Будущее не наступило, люди не стали прекрасней,
добрей, умней, честней, милосердней, и
великая русская литература, убитая советской
литературой, так и не воскресла…
Тем временем я
миновал Серпухов и подъехал к повороту на Тарусу.
Здесь на пригорке стоит танк Т‑34: рубеж
обороны 49‑й армии, в январе 1942‑го
отсюда началось контрнаступление. Я
повернул налево и в медленном потоке машин
двинулся вдоль Оки… Ах, какие здесь заливные
луга, какой простор! Всякий раз, когда
мой взор разлетается в этом приволье
после удушающе апоплексической Москвы,
после ее пробок и человеконенавистничества…
Каждый раз, когда я вижу это окское раздолье,
я открываю окно и жадно вдыхаю, кусаю ветер,
повторяя про себя: «Ну вот, наконец-то дома».
И тогда я открыл окно и нажал на газ: сколько
можно тащиться как черепаха?! Я пошел на обгон,
но тут увидел сплошную. Вернулся в строй, и сзади
заплескалась мигалка. Становлюсь на обочине,
отдаю права, пересаживаюсь в патрульную машину.

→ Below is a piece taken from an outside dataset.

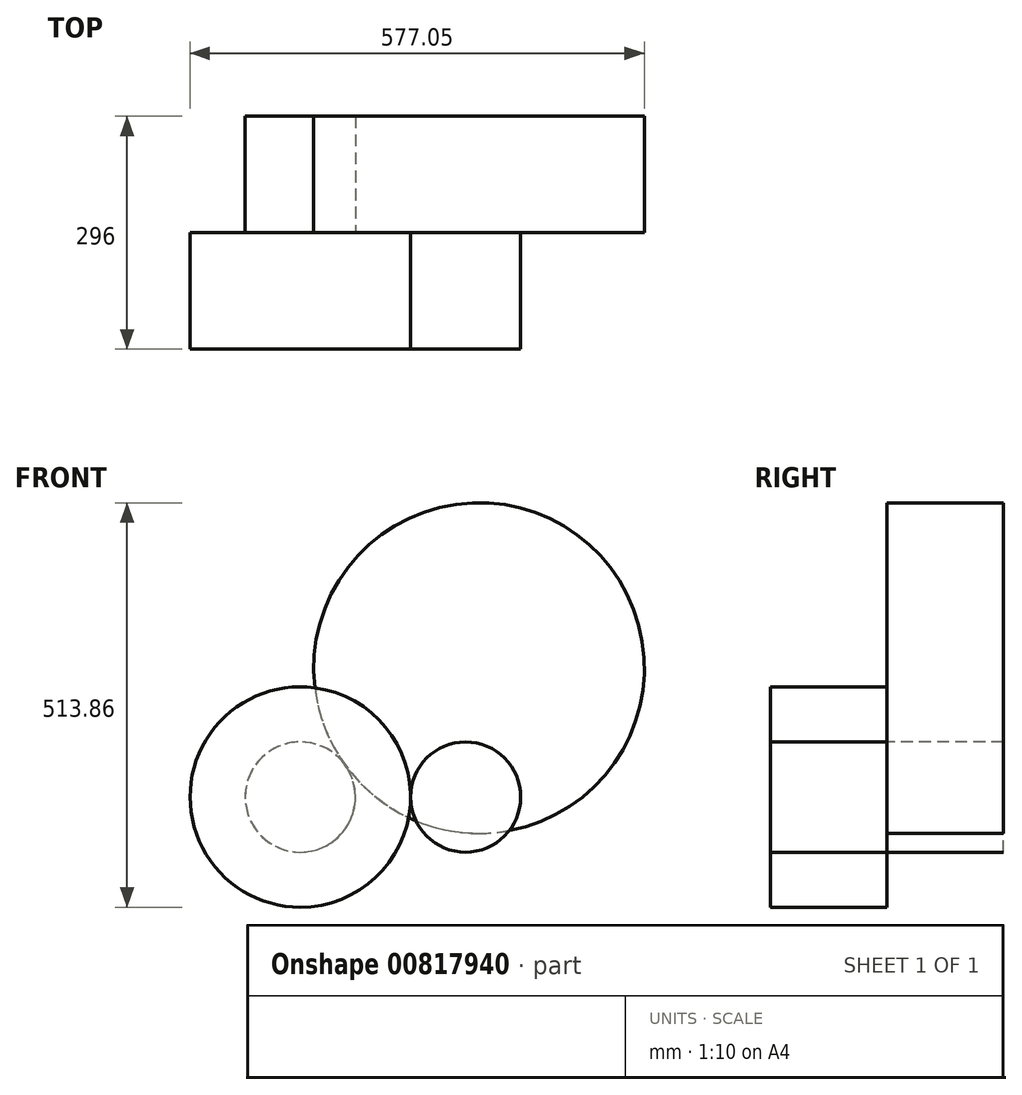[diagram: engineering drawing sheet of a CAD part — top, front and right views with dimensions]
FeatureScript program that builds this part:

Мне сообщают: – Пересечение сплошной
влечет лишенье прав от четырех месяцев.
Говорю: – Лишайте.
– А что так сразу?
– А как иначе? – Ну, вы б поговорили с нами,
рассказали, где работаете, кем… Машина-то у вас
не дешевая, новая. Небось хорошо бегает?
– Вам какое дело? – Ну, интересно…
– Оформляйте. – А вы не хотите вопрос
по-другому решить? – Хочу, – ответил я.
И добавил, подумав: – Но не в этот день.
Минут через пятнадцать, подписав протокол
и оставив лейтенанту права, я снова
летел вдоль окских лугов, вдыхал
полной грудью настоянный за день
травный воздух… Скоро, скоро
Новый год, выйдет срок лишенья,
пройдут праздники, и я перестану
быть пешеходом, настанет весна,
начало лета, и однажды я сяду за руль,
чтобы часа через три выйти на берег
реки, текущей уже не одно тысячелетье.
Я всмотрюсь вдаль – в исчезающую
излучину реки: толща воздуха над ней
еще будет полна тихого рассеянного света.

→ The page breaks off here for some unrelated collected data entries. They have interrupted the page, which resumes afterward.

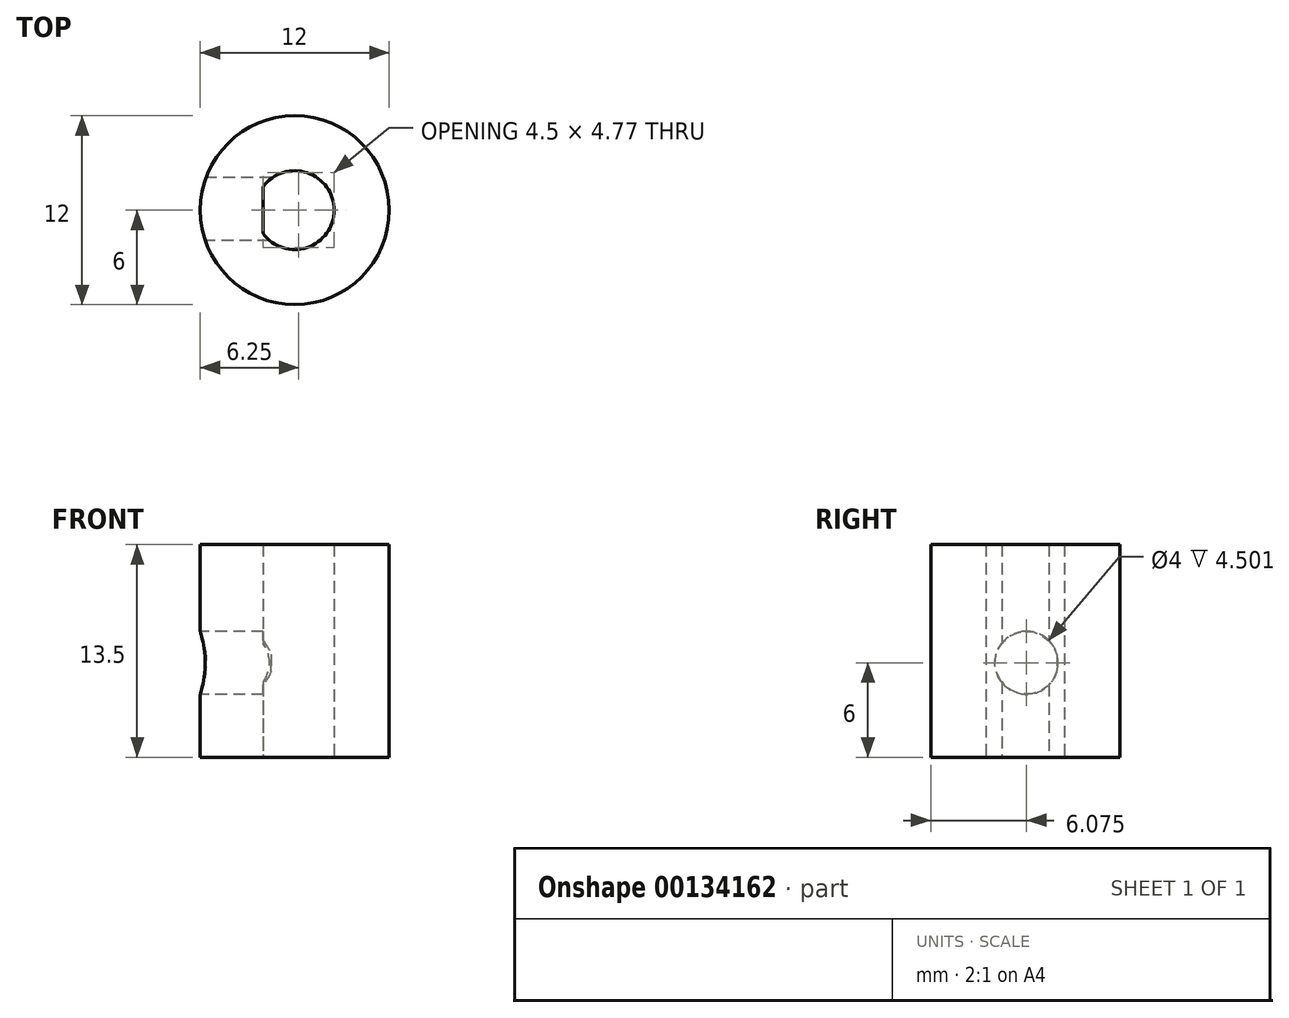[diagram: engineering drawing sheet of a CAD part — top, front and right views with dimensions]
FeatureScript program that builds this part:
annotation { "Feature Type Name" : "Feature", "Feature Type Description" : "" }
export const myFeature = defineFeature(function(context is Context, id is Id, definition is map)
    precondition{}
    {
        {
            var Q0;
            Q0=qCreatedBy(makeId("Top.planeOp"),FACE);
            var sketch = newSketch(context, id + "F0", { "sketchPlane" : qUnion([Q0])});
            skCircle(sketch, "E0", {"center": v(0, 0) * mm, "radius": 6 * mm});
            skArc(sketch, "E1", {"start": v(-2, -1.5) * mm, "mid": v(2.5, 0) * mm, "end": v(-2, 1.5) * mm});
            skLineSegment(sketch, "E2", {"start": v(-2, 1.5) * mm, "end": v(-2, -1.5) * mm});
            skSolve(sketch);
        }
        {
            var Q0;
            Q0=makeQuery(id+"F0.imprint","IMPRINT",FACE,{"disambiguationData":[TD([[makeQuery(id+"F0.imprint","IMPRINT",EDGE,{"derivedFrom":sQuery(id+"F0.wireOp",EDGE,"E0")}),1.0]])]});
            extrude(context, id + "F1", {"entities" : qUnion([Q0]), "depth" : 13.5 * mm});
        }
        {
            var Q0;
            Q0=makeQuery(id+"F1.opExtrude","SWEPT_FACE",FACE,{"disambiguationData":[OSD([sQuery(id+"F0.wireOp",EDGE,"E2")])]});
            cPlane(context, id + "F2", {"entities" : qUnion([Q0]), "cplaneType" : CPlaneType.OFFSET, "offset" : 4.5 * mm, "oppositeDirection" : true, "width" : 150 * mm, "height" : 150 * mm});
        }
        {
            var Q0;
            Q0=qCreatedBy(id+"F2.planeOp",FACE);
            var sketch = newSketch(context, id + "F3", { "sketchPlane" : qUnion([Q0])});
            skCircle(sketch, "E3", {"center": v(0.08, 6) * mm, "radius": 2 * mm});
            skSolve(sketch);
        }
        {
            var Q0;
            Q0=makeQuery(id+"F3.imprint","IMPRINT",FACE,{"disambiguationData":[TD([[makeQuery(id+"F3.imprint","IMPRINT",EDGE,{"derivedFrom":sQuery(id+"F3.wireOp",EDGE,"E3")}),1.0]])]});
            extrude(context, id + "F4", {"entities" : qUnion([Q0]), "operationType" : NewBodyOperationType.REMOVE, "depth" : 5 * mm});
        }
        {
            var Q0;
            Q0=makeQuery(id+"F1.opExtrude","CAP_FACE",FACE,{"disambiguationData":[OSD([sQuery(id+"F0.wireOp",EDGE,"E0"),sQuery(id+"F0.wireOp",EDGE,"E1"),sQuery(id+"F0.wireOp",EDGE,"E2")])],"isStart":false});
            var sketch = newSketch(context, id + "F5", { "sketchPlane" : qUnion([Q0])});
            skCircle(sketch, "E4", {"center": v(0, 0) * mm, "radius": 4.75 * mm});
            skSolve(sketch);
        }
        {
            var Q0;
            Q0=makeQuery(id+"F5.imprint","IMPRINT",FACE,{"disambiguationData":[TD([[makeQuery(id+"F5.imprint","IMPRINT",EDGE,{"derivedFrom":sQuery(id+"F5.wireOp",EDGE,"E4")}),-1.0]])]});
            cPlane(context, id + "F6", {"entities" : qUnion([Q0]), "cplaneType" : CPlaneType.OFFSET, "offset" : 3.5 * mm, "oppositeDirection" : true, "width" : 150 * mm, "height" : 150 * mm});
        }
    });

Я поднимусь в лес, к Верховенским болотам,
а за ними – к водоразделу, откуда
берут начало лесные речки, бешеные
в половодье и сухие в июле. За века
они прорезали к Оке овраги. В них страшно
и долго, долго спускаться. Дно одной такой речки
устлано плоскими замшелыми камнями
с перистыми отпечатками моллюсков, хвоща;
небо едва брезжит, как со дна колодца, и камни
стучат, стучат под ногами, как кастаньеты.

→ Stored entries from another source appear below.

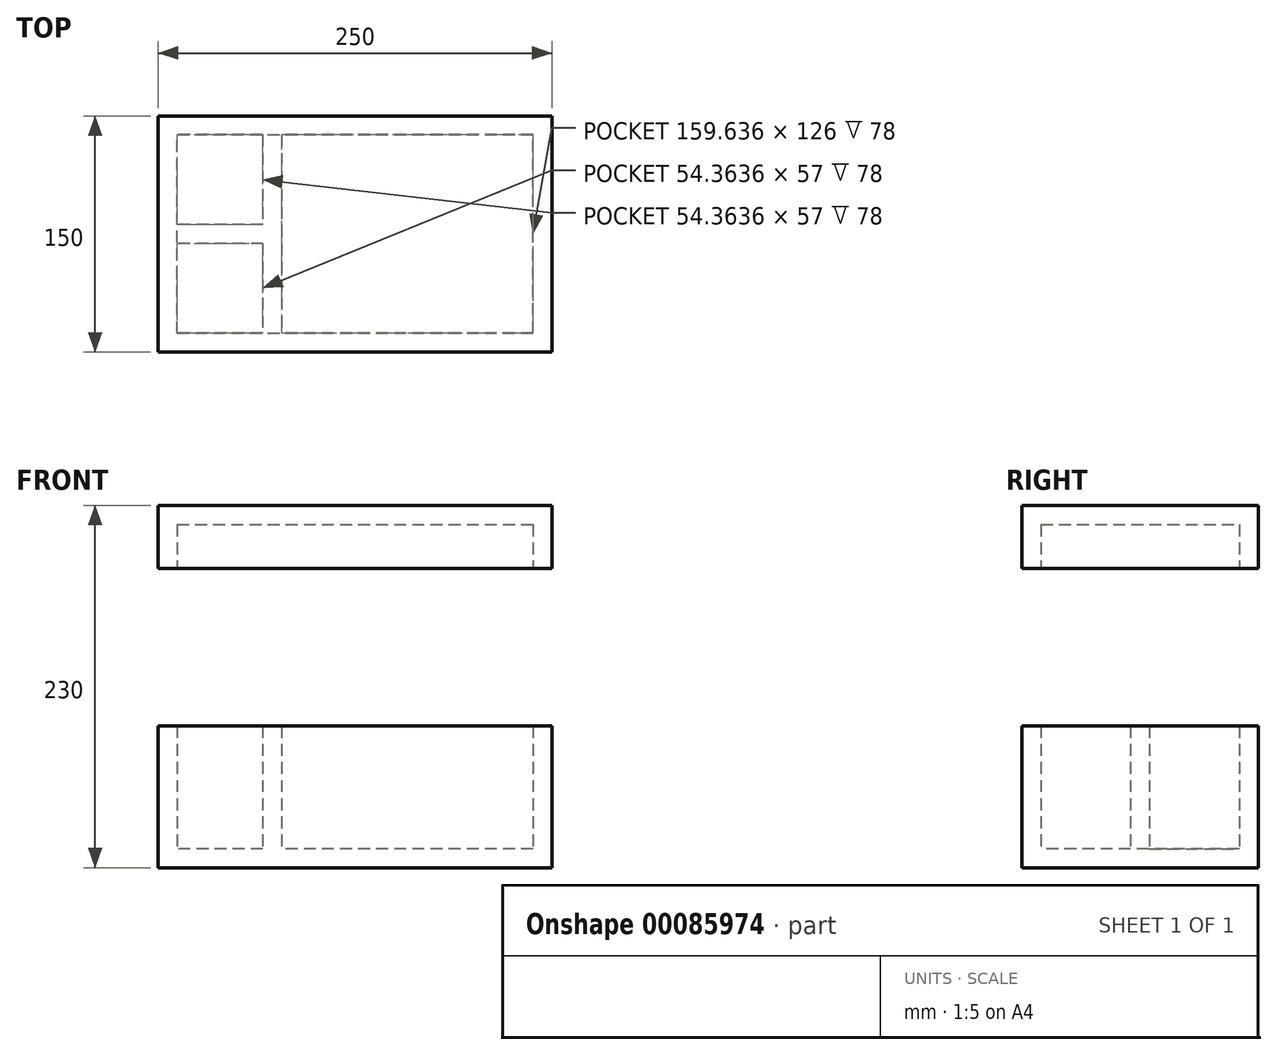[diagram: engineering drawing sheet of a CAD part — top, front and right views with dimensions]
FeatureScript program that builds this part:
annotation { "Feature Type Name" : "Feature", "Feature Type Description" : "" }
export const myFeature = defineFeature(function(context is Context, id is Id, definition is map)
    precondition{}
    {
        {
            var Q0;
            Q0=qCreatedBy(makeId("Top.planeOp"),FACE);
            var sketch = newSketch(context, id + "F0", { "sketchPlane" : qUnion([Q0])});
            skLineSegment(sketch, "E0.bottom", {"start": v(125, -75) * mm, "end": v(-125, -75) * mm});
            skLineSegment(sketch, "E0.top", {"start": v(125, 75) * mm, "end": v(-125, 75) * mm});
            skLineSegment(sketch, "E0.left", {"start": v(125, -75) * mm, "end": v(125, 75) * mm});
            skLineSegment(sketch, "E0.right", {"start": v(-125, -75) * mm, "end": v(-125, 75) * mm});
            skPoint(sketch, "E0.middle", {"position": v(0, 0) * mm});
            skSolve(sketch);
        }
        {
            var Q0;
            Q0=makeQuery(id+"F0.imprint","IMPRINT",FACE,{"disambiguationData":[TD([[makeQuery(id+"F0.imprint","IMPRINT",EDGE,{"derivedFrom":sQuery(id+"F0.wireOp",EDGE,"E0.bottom")}),-1.0]])]});
            extrude(context, id + "F1", {"entities" : qUnion([Q0]), "depth" : 90 * mm});
        }
        {
            var Q0;
            Q0=makeQuery(id+"F1.opExtrude","CAP_FACE",FACE,{"disambiguationData":[OSD([sQuery(id+"F0.wireOp",EDGE,"E0.bottom"),sQuery(id+"F0.wireOp",EDGE,"E0.top"),sQuery(id+"F0.wireOp",EDGE,"E0.left"),sQuery(id+"F0.wireOp",EDGE,"E0.right")])],"isStart":false});
            shell(context, id + "F2", {"entities" : qUnion([Q0]), "thickness" : 12 * mm});
        }
        {
            var Q0;
            Q0=makeQuery(id+"F2.opShell","OFFSET_FACE",FACE,{"disambiguationData":[OSD([sQuery(id+"F0.wireOp",EDGE,"E0.bottom"),sQuery(id+"F0.wireOp",EDGE,"E0.top"),sQuery(id+"F0.wireOp",EDGE,"E0.left"),sQuery(id+"F0.wireOp",EDGE,"E0.right")])]});
            var sketch = newSketch(context, id + "F3", { "sketchPlane" : qUnion([Q0])});
            skLineSegment(sketch, "E1.bottom", {"start": v(-46.64, 68.82) * mm, "end": v(-58.64, 68.82) * mm});
            skLineSegment(sketch, "E1.top", {"start": v(-46.64, -68.82) * mm, "end": v(-58.64, -68.82) * mm});
            skLineSegment(sketch, "E1.left", {"start": v(-46.64, 68.82) * mm, "end": v(-46.64, -68.82) * mm});
            skLineSegment(sketch, "E1.right", {"start": v(-58.64, 68.82) * mm, "end": v(-58.64, -68.82) * mm});
            skPoint(sketch, "E1.middle", {"position": v(-52.64, 0) * mm});
            skLineSegment(sketch, "E2.bottom", {"start": v(-53.04, 6) * mm, "end": v(-121.32, 6) * mm});
            skLineSegment(sketch, "E2.top", {"start": v(-53.04, -6) * mm, "end": v(-121.32, -6) * mm});
            skLineSegment(sketch, "E2.left", {"start": v(-53.04, 6) * mm, "end": v(-53.04, -6) * mm});
            skLineSegment(sketch, "E2.right", {"start": v(-121.32, 6) * mm, "end": v(-121.32, -6) * mm});
            skPoint(sketch, "E2.middle", {"position": v(-87.18, 0) * mm});
            skSolve(sketch);
        }
        {
            var Q0;
            {var subQ0=sQuery(id+"F3.wireOp",EDGE,"E2.bottom");var subQ1=sQuery(id+"F3.wireOp",EDGE,"E1.right");var subQ2=makeQuery(id+"F3.imprint","INTERSECT",VERTEX,{"derivedFrom":[subQ1,subQ0]});Q0=makeQuery(id+"F3.imprint","IMPRINT",FACE,{"disambiguationData":[TD([[makeQuery(id+"F3.imprint","IMPRINT",EDGE,{"disambiguationData":[TD([[subQ2,-1.0]])],"derivedFrom":subQ1}),-1.0]])]});}
            var Q1;
            {var subQ0=sQuery(id+"F3.wireOp",EDGE,"E2.left");Q1=makeQuery(id+"F3.imprint","IMPRINT",FACE,{"disambiguationData":[TD([[makeQuery(id+"F3.imprint","IMPRINT",EDGE,{"derivedFrom":subQ0}),1.0]])]});}
            var Q2;
            {var subQ5=sQuery(id+"F3.wireOp",EDGE,"E2.left");Q2=makeQuery(id+"F3.imprint","IMPRINT",FACE,{"disambiguationData":[TD([[makeQuery(id+"F3.imprint","IMPRINT",EDGE,{"derivedFrom":subQ5}),-1.0]])]});}
            extrude(context, id + "F4", {"entities" : qUnion([Q0, Q1, Q2]), "operationType" : NewBodyOperationType.ADD, "depth" : 78 * mm});
        }
        {
            var Q0;
            {var subQ0=sQuery(id+"F0.wireOp",EDGE,"E0.right");var subQ1=sQuery(id+"F0.wireOp",EDGE,"E0.top");var subQ2=sQuery(id+"F0.wireOp",EDGE,"E0.bottom");Q0=makeQuery(id+"F4.boolean.opBoolean","MERGE",FACE,{"derivedFrom":[makeQuery(id+"F1.opExtrude","CAP_FACE",FACE,{"disambiguationData":[OSD([subQ2,subQ1,sQuery(id+"F0.wireOp",EDGE,"E0.left"),subQ0])],"isStart":false}),makeQuery(id+"F4.opExtrude","CAP_FACE",FACE,{"disambiguationData":[OSD([subQ2,subQ1,subQ0,sQuery(id+"F3.wireOp",EDGE,"E1.left"),sQuery(id+"F3.wireOp",EDGE,"E1.right"),sQuery(id+"F3.wireOp",EDGE,"E2.bottom"),sQuery(id+"F3.wireOp",EDGE,"E2.top")])],"isStart":false})]});}
            cPlane(context, id + "F5", {"entities" : qUnion([Q0]), "cplaneType" : CPlaneType.OFFSET, "offset" : 100 * mm, "width" : 150 * mm, "height" : 150 * mm});
        }
        {
            var Q0;
            Q0=qCreatedBy(id+"F5.planeOp",FACE);
            var sketch = newSketch(context, id + "F6", { "sketchPlane" : qUnion([Q0])});
            skLineSegment(sketch, "E3.bottom", {"start": v(-125, -75) * mm, "end": v(125, -75) * mm});
            skLineSegment(sketch, "E3.top", {"start": v(-125, 75) * mm, "end": v(125, 75) * mm});
            skLineSegment(sketch, "E3.left", {"start": v(-125, -75) * mm, "end": v(-125, 75) * mm});
            skLineSegment(sketch, "E3.right", {"start": v(125, -75) * mm, "end": v(125, 75) * mm});
            skPoint(sketch, "E3.middle", {"position": v(0, 0) * mm});
            skSolve(sketch);
        }
        {
            var Q0;
            Q0=makeQuery(id+"F6.imprint","IMPRINT",FACE,{"disambiguationData":[TD([[makeQuery(id+"F6.imprint","IMPRINT",EDGE,{"derivedFrom":sQuery(id+"F6.wireOp",EDGE,"E3.bottom")}),1.0]])]});
            extrude(context, id + "F7", {"entities" : qUnion([Q0]), "depth" : 40 * mm});
        }
        {
            var Q0;
            Q0=makeQuery(id+"F7.opExtrude","CAP_FACE",FACE,{"disambiguationData":[OSD([sQuery(id+"F6.wireOp",EDGE,"E3.bottom"),sQuery(id+"F6.wireOp",EDGE,"E3.top"),sQuery(id+"F6.wireOp",EDGE,"E3.left"),sQuery(id+"F6.wireOp",EDGE,"E3.right")])],"isStart":true});
            shell(context, id + "F8", {"entities" : qUnion([Q0]), "thickness" : 12 * mm});
        }
    });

Древняя река, не замечающая человека,
ее притоки, не ведающие ничего о речи,
внушают мне мужество, так необходимое
перед лицом беспощадной вечности.
Про пространство. На память
В некоем английском детективе сыщики регулярно вылавливают трупы в Темзе и начинают расследование. Много времени проводят на берегу, наблюдают жизнь реки – шлюзы, лодки, бакенщики. И среди прочего кто-то из них сообщает, что на отмелях Темзы можно много чего найти интересного, но чаще всего попадаются осколки глиняных трубок. Вот, пожалуй, и всё, что я запомнил из этого детектива. Но когда впервые оказался в Лондоне, стал гулять по набережным и мостам – увидал отмель и тут же спустился на нее. Мокрый мелкий галечник, настоящий речной запах – вот это торжество природы в городе меня поразило так же, как то, что при входе в парк Букингемского дворца я услыхал запах распустившегося миндаля: немыслимое для Москвы обстоятельство. Добавлю только, что на отмели не прошло и минуты, как я наткнулся, ковыряя прутиком, на осколок глиняной трубки. Богатые лондонцы курили табак в вересковых трубках, бедные – в глиняных, недолговечных. Так что осколок этот подобен окурку, что ли, но неуничтожимому. Лучшего сувенира я не мог и придумать.
Про главное. В порту
У Человека есть сознание. У Храма и Корабля его нет, но хотелось бы. Ибо если со временем заменять в Храме камни, а в Корабле доски, то Храм и Корабль всё равно пребудут – первый простоит тысячелетия, второй наконец вернется в Итаку.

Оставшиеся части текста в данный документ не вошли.